WORK ORDER ->
Each line from the line containing "fx_px: 4137" through the last line of the entries is to be reproduced exactly as it stands.
----- INPUT DATA
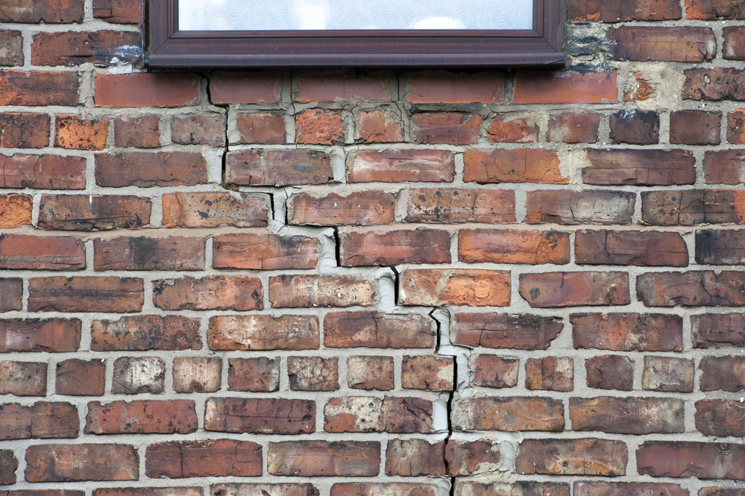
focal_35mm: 200
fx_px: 4137
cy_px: 248
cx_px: 372
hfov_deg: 10.3
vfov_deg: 6.9
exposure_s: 1/20
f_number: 11
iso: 200
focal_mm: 200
----------
RESPONSE AREA ->
fx_px: 4137
cy_px: 248
cx_px: 372
hfov_deg: 10.3
vfov_deg: 6.9
exposure_s: 1/20
f_number: 11
iso: 200
focal_mm: 200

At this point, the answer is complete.